Wall Street rode high into the long holiday weekend. After a brief back and forth in the premarket, stocks opened higher and stayed positive throughout the session. The Dow rose 96.66, or 1 %, to 9,441.27. The Standard & Poor’s 500 index rose 13.16, or 1.3 %, to 1,016.40, while the Nasdaq composite index added 35.58, or 1.8 %, to 2,018.78. The Russell 2000 index of smaller companies rose 8.01, or 1.4 %, to 570.50
Nine of the ten sectors that make up the S&P 500 fell for the week, led by Financials which declined 3.59%. Consumer Staples was the only sector in the black, positive by 0.56%.
Energy didn’t react as positively to the jobs number, as less bad still isn’t good. Light, sweet crude rose 6 cents to settle at $68.02 a barrel on the New York Mercantile Exchange.

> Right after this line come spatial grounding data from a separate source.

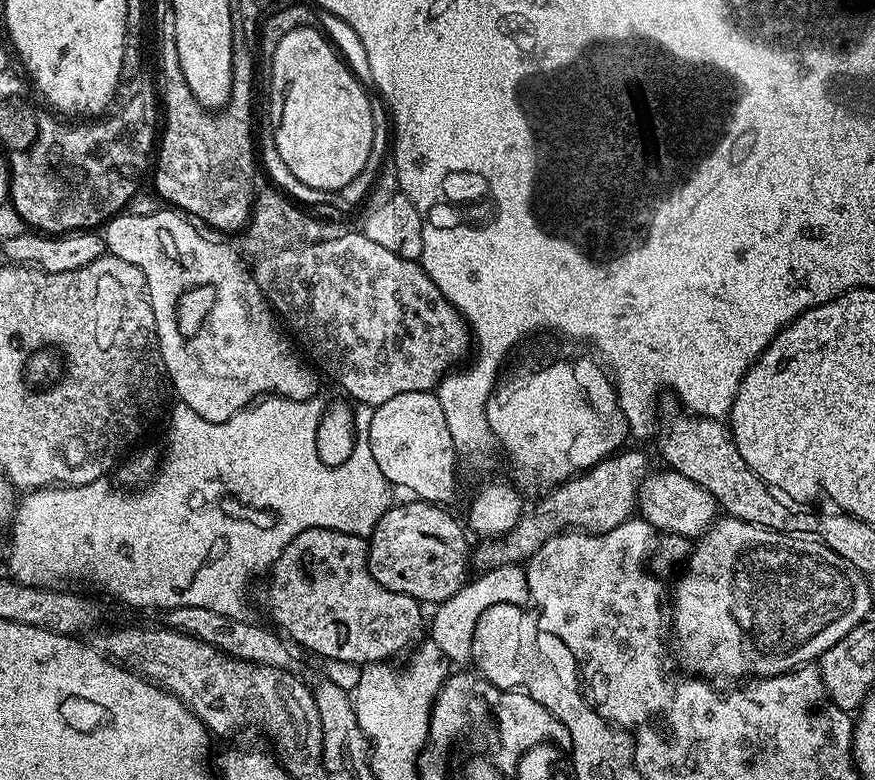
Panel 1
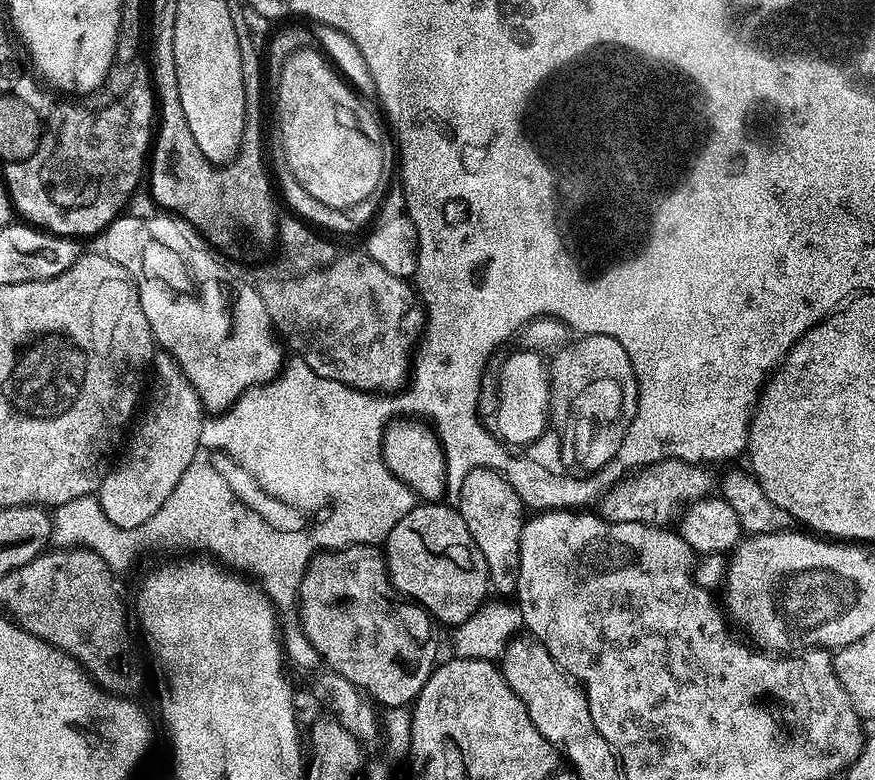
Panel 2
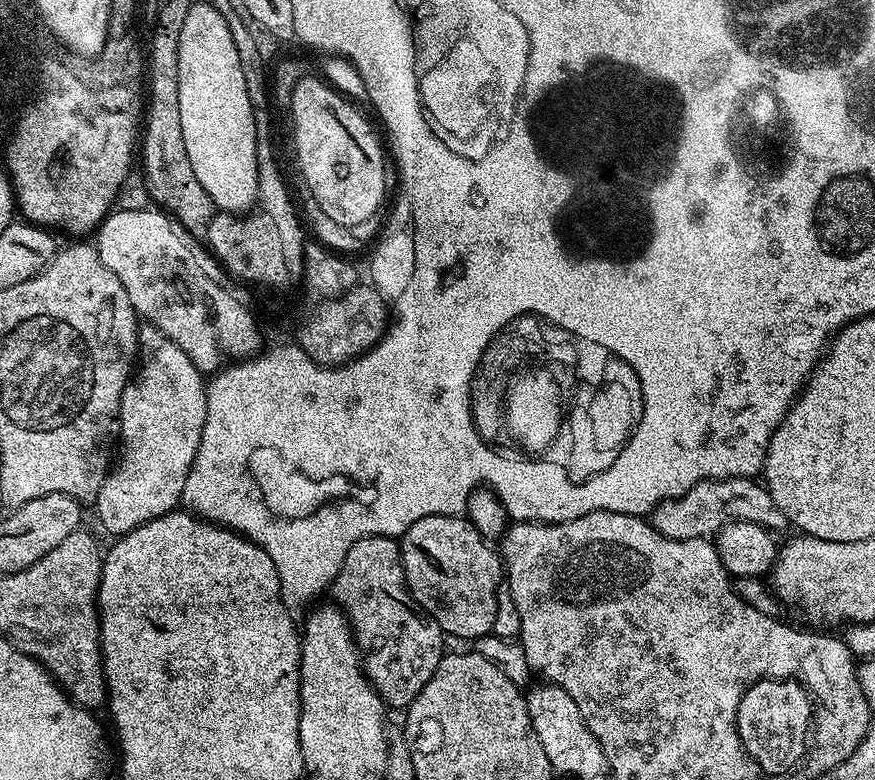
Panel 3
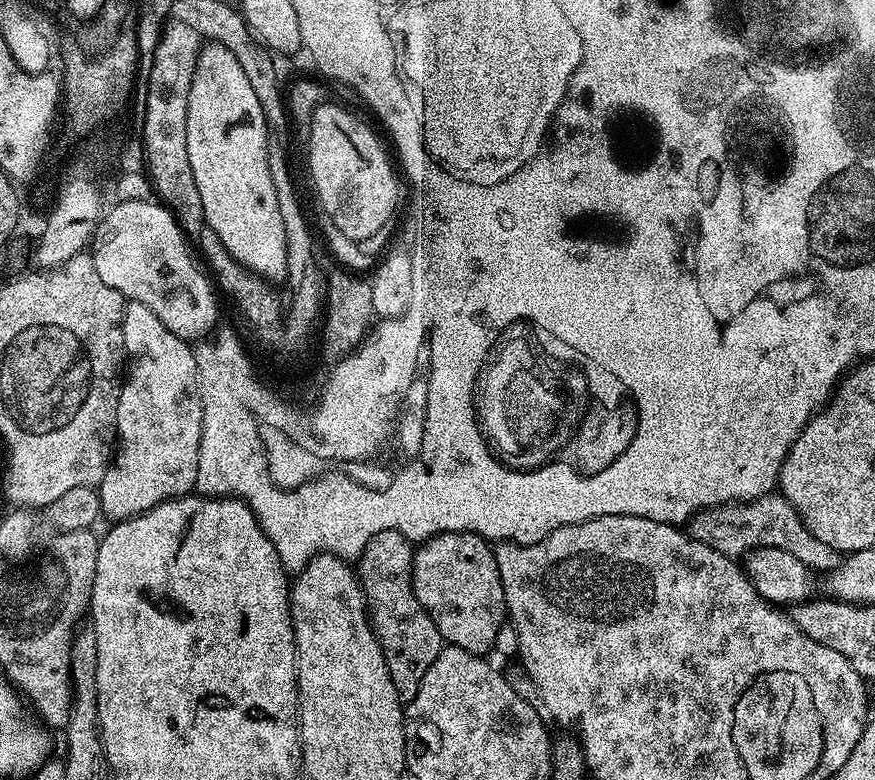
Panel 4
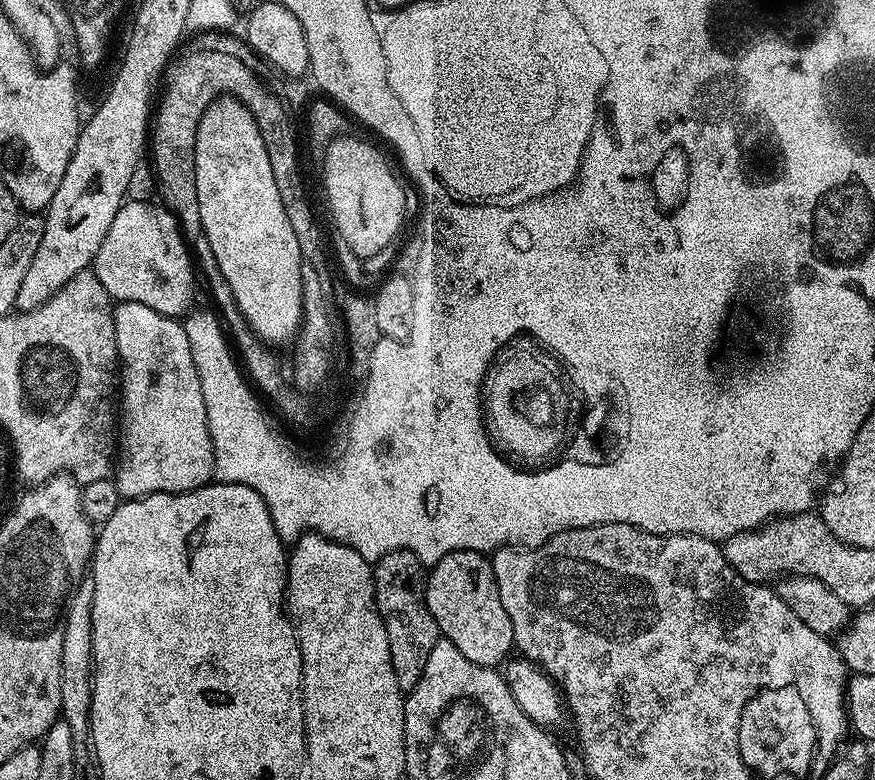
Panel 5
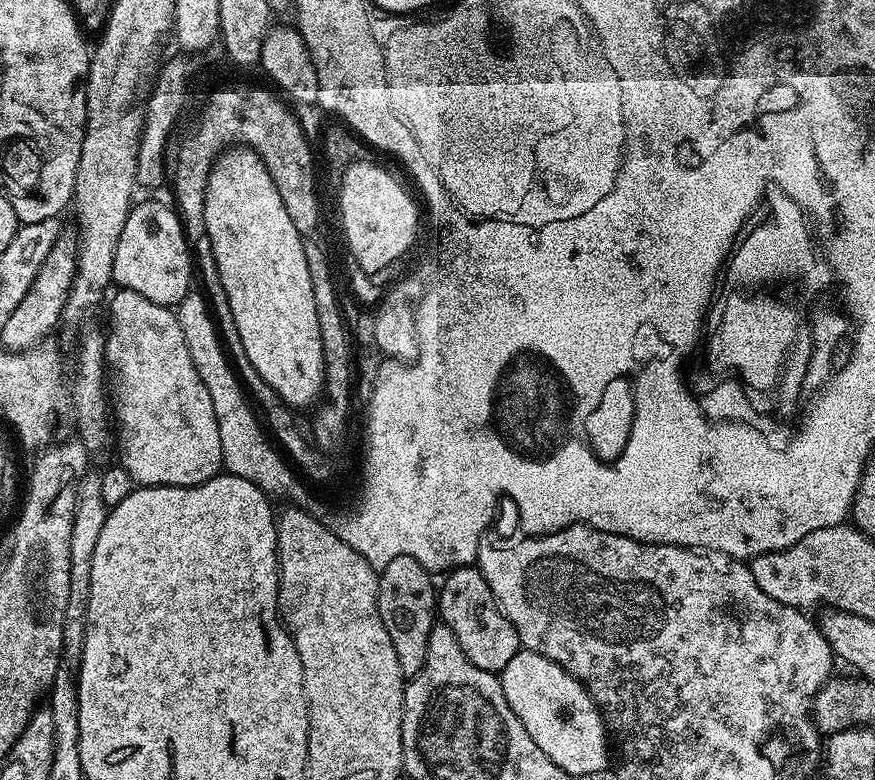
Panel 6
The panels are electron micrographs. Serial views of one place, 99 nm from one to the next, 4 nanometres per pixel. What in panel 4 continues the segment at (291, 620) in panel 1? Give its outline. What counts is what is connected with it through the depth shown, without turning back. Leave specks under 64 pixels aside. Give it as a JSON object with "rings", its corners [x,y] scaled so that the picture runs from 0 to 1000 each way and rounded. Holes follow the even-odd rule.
{"rings":[[[439,679],[422,695],[416,709],[409,714],[409,737],[416,754],[416,768],[421,771],[423,799],[439,835],[450,885],[455,885],[462,900],[478,890],[482,868],[487,865],[487,859],[491,859],[491,849],[501,844],[505,829],[501,803],[496,803],[491,787],[473,762],[472,712],[472,694],[455,685],[455,679]]]}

August Employment Situation
U.S. employers cut 216,000 jobs in August, while the unemployment rate rose to a 26-year high. The Labor Department reported the unemployment rate rose to 9.7 % (9.657% to be exact) after dipping to 9.4 % in July and the decline in payrolls was the smallest in a year.
The department revised job losses for June and July to show 49,000 more jobs lost than previously reported. Analysts had expected the unemployment rate to jump to 9.6%.
Its Saturday AKA Roundup of Bank Failures
The number of banks that have failed this year stands at 89 after regulators on Friday shut down banks in Missouri, Illinois, Iowa and Arizona.
The Federal Deposit Insurance Corp. took over First Bank of Kansas City, which was based in Kansas City, Mo., and had $16 million in assets and $15 million in deposits. It shut down Sioux City, Iowa-based Vantus Bank, with $458 million in assets and $368 million in deposits.
The FDIC seized two banks in Illinois: Oak Forest-based InBank, with $212 million in assets and $199 million in deposits, and Platinum Community Bank in Rolling Meadows, which had $346 million in assets and $305 million in deposits.
First State Bank in Flagstaff, Ariz., also was shuttered. It had $105 million in assets and deposits totaling $95 million.
All totaled, the latest failures will cost the cash strapped fund of the FDIC some $400 million.